To wrap things up, I'll point you to a very nice piece by Eric Gorski in the Denver Post that, more than anything I've read, lays out all the points in the debate.  Several days after the fact, I think it's pretty obvious that as a matter of messaging, last week's press release was a misfire by the Brewers Association.  It was designed to persuade, and it backfired even among many of its most ardent supporters.  I don't think anyone is averse to promoting (or even requiring) clear labeling information about where beer was brewed and by whom.  The mistake was way the message was delivered--surely a misdemeanor, not a felony--and something I hope they address in future communication.

Monday, March 03, 2008

Henry Weinhard Rebranding?

John Foyston has posted a press release from Henry Weinhard's announcing a new release: India Pale Ale.

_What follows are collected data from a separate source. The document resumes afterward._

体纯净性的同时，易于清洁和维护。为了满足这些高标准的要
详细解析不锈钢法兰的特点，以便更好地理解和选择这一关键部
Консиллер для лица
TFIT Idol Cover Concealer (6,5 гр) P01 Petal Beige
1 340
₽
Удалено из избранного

Henry Weinhard's IPA is a blend of Challenger, Simcoe, Chinook and Summit hops. It contains 6.0 percent alcohol by volume. The new brew will be available in Idaho, Oregon and Washington where Henry Weinhard's products are sold for a limited time only! Suggested retail price is $5.99 for a six-pack.

"Pacific Northwesterners are notorious lovers of IPAs and we're delighted to offer them a beer we know they'll appreciate," said Jennifer Gerrie, brand manager for Henry Weinhard's. "This IPA is a premium craft beer we feel the biggest of hop heads will enjoy."

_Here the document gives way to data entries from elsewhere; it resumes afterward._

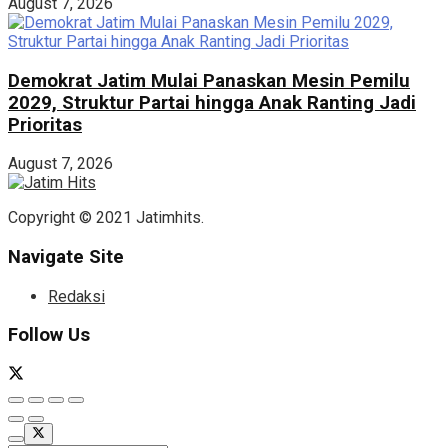
August 7, 2026
Demokrat Jatim Mulai Panaskan Mesin Pemilu
2029, Struktur Partai hingga Anak Ranting Jadi
Prioritas
August 7, 2026
Copyright © 2021 Jatimhits.
Navigate Site
Redaksi
Follow Us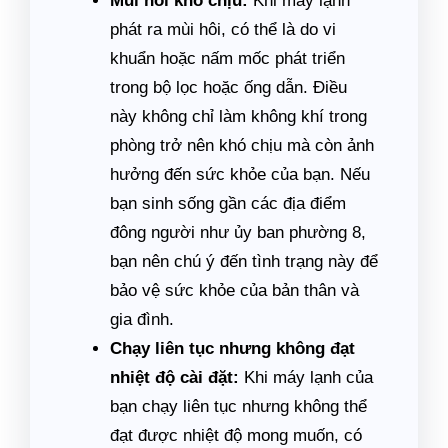
Mùi hôi khó chịu:
Khi máy lạnh
phát ra mùi hôi, có thể là do vi
khuẩn hoặc nấm mốc phát triển
trong bộ lọc hoặc ống dẫn. Điều
này không chỉ làm không khí trong
phòng trở nên khó chịu mà còn ảnh
hưởng đến sức khỏe của bạn. Nếu
bạn sinh sống gần các địa điểm
đông người như ủy ban phường 8,
bạn nên chú ý đến tình trạng này để
bảo vệ sức khỏe của bản thân và
gia đình.
Chạy liên tục nhưng không đạt
nhiệt độ cài đặt:
Khi máy lạnh của
bạn chạy liên tục nhưng không thể
đạt được nhiệt độ mong muốn, có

Never mind that in some places on their website the beer is referred to as Indian Pale Ale--this is rather extraordinary. When they released the Organic Amber last year, I was impressed by the serious attempt they made at producing a craft-level beer. It was an attempt to mine the micro market's most lucrative vein--blander, less aggressive beers dominated by Widmer and Fat Tire. But releasing an IPA raises the ante, doesn't it? It's a small IPA, at 6% and 45 IBUs, yet that's light years more agressive than anything I've seen coming from the corporate halls of MillerCoors.

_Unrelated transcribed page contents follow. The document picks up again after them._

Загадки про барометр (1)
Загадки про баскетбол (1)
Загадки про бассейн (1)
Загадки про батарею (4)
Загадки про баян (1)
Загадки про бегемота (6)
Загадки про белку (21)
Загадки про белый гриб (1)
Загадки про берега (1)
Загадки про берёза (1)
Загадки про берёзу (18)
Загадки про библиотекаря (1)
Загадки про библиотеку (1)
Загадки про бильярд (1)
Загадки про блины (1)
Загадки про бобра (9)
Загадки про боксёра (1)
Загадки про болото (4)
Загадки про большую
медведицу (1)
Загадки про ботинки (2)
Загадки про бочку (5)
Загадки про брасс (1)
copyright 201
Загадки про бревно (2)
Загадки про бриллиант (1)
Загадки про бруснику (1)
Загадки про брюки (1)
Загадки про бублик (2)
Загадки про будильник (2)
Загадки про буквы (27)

And how about the language at the top of the press release, wherein the marketing department describes the company:
Henry Weinhard's, the pioneering producer of small-batch handcrafted beer in the Pacific Northwest, is adding a new summer seasonal to its lineup of craft beers this month.
The phrase may be 150 years out of date, but I guess you could say it's true. Of course, it says more about the company's plan for the future than its past--they hope to replace the memory of tin-canned Blitz with an impression of a member in good standing of Beervana's small, indie breweries.At this point, it's difficult to argue that Henry's is anything but a faux craft--one label among many a beer conglomerate hopes to position in the market. Fair enough. But you have to admire Miller's moxie--it is an appealing approach.